President Bush has sent a bailout proposal to Congress seeking authorization to spend up to $700 billion to buy troubled mortgage-related assets (banks). The government’s plan is to bail out (buy a large percent of the company) of all of the banks that are on the verge of collapse because so many people decided to take out a mortgage on a home that they could not afford during the housing boom and figured that they could flip the house for a profit. Those people are called speculators. They are the same type of people causing the price of oil to go up so high. As we know the housing bubble burst and now people are not able to sell their house for the amount they thought they were going to and are stuck with a house that they can’t afford. Now that these people can’t afford to pay their mortgage payment, other homeowners interest rates on their mortgages are going up and they don’t know why because they were to stupid to do even a Google search for what an “adjustable rate mortgage” is before they devoted 30+ years of paying off a loan on a house.

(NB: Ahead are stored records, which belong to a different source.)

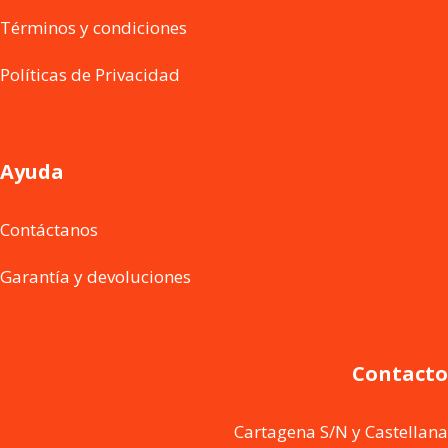
Términos y condiciones
Políticas de Privacidad
Ayuda
Contáctanos
Garantía y devoluciones
Contacto
Cartagena S/N y Castellana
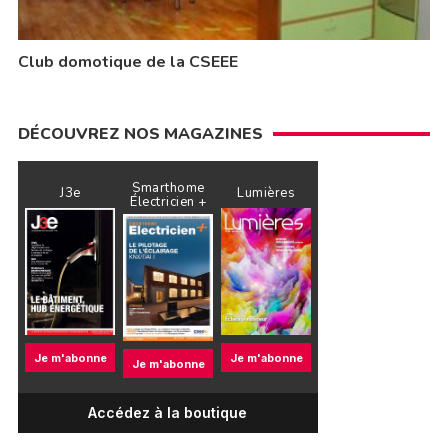
Club domotique de la CSEEE
DÉCOUVREZ NOS MAGAZINES
Smarthome
J3e
Lumières
Électricien +
Je m'abonne
Je m'abonne
Je m'abonne
Accédez à la boutique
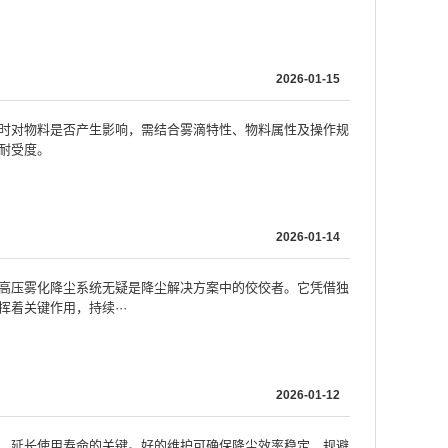
2026-01-15
时对物料是否产生影响，需结合雾滴特性、物料属性及操作规
耐受度。
2026-01-14
高压雾化降尘系统无疑是降尘解决方案中的佼佼者。它凭借独
着关键作用，持续···
2026-01-12
、延长使用寿命的关键。好的维护可确保降尘效率稳定，规避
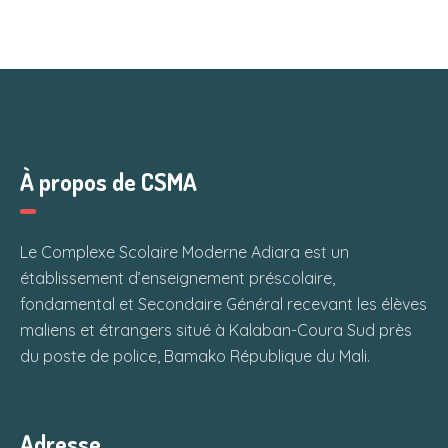
À propos de CSMA
Le Complexe Scolaire Moderne Adiara est un
établissement d’enseignement préscolaire,
fondamental et Secondaire Général recevant les élèves
maliens et étrangers situé à Kalaban-Coura Sud près
du poste de police, Bamako République du Mali.
Adresse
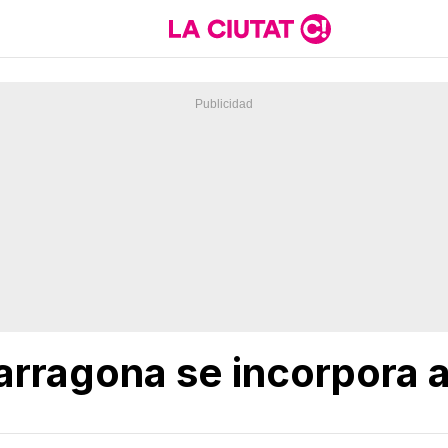
arragona se incorpora a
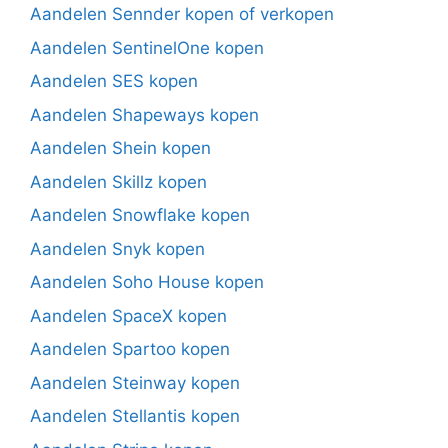
Aandelen Sennder kopen of verkopen
Aandelen SentinelOne kopen
Aandelen SES kopen
Aandelen Shapeways kopen
Aandelen Shein kopen
Aandelen Skillz kopen
Aandelen Snowflake kopen
Aandelen Snyk kopen
Aandelen Soho House kopen
Aandelen SpaceX kopen
Aandelen Spartoo kopen
Aandelen Steinway kopen
Aandelen Stellantis kopen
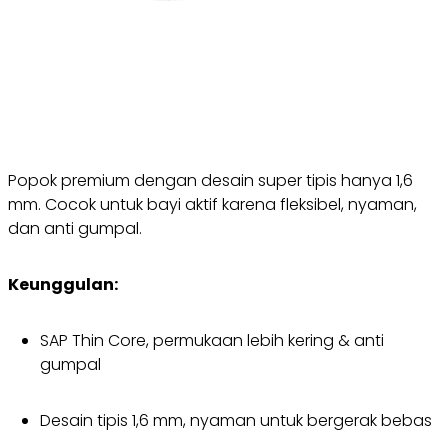
Popok premium dengan desain super tipis hanya 1,6
mm. Cocok untuk bayi aktif karena fleksibel, nyaman,
dan anti gumpal.
Keunggulan:
SAP Thin Core, permukaan lebih kering & anti
gumpal
Desain tipis 1,6 mm, nyaman untuk bergerak bebas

The reasoning for doing this, other than preventing our country from going into another Depression, is that the government will be buying up stock ( about 80% ) from these companies and selling them off down the road for a profit.
Now, I feel that this is an unfortunate thing that we (tax payers) have to do because of human stupidity, but its necessary. If we don’t buy these banks, the Chinese government or Chinese banks will. They have already been in talks with a number of them.
If the thought of possibly paying your house payment to a Chinese company doesn’t scare you here is something that will, and it’s ACTUALLY happening:
From CNN
The administration’s proposal also requests that Congress authorize an increase to the nation’s debt ceiling. Currently, it’s set to rise to $10.6 trillion for fiscal year 2009 - which runs from October 2008 through September 2009. But the proposal requests that limit be increased to $11.315 trillion to allow for the purchases of mortgage-backed assets.
The debt limit theoretically is a ceiling on how much debt the country is allowed to take on. Budget experts say the debt ceiling acts as a break on spending mostly because of political pressure, because lawmakers don’t like to vote to raise it. But lawmakers are free to change it if they have reason.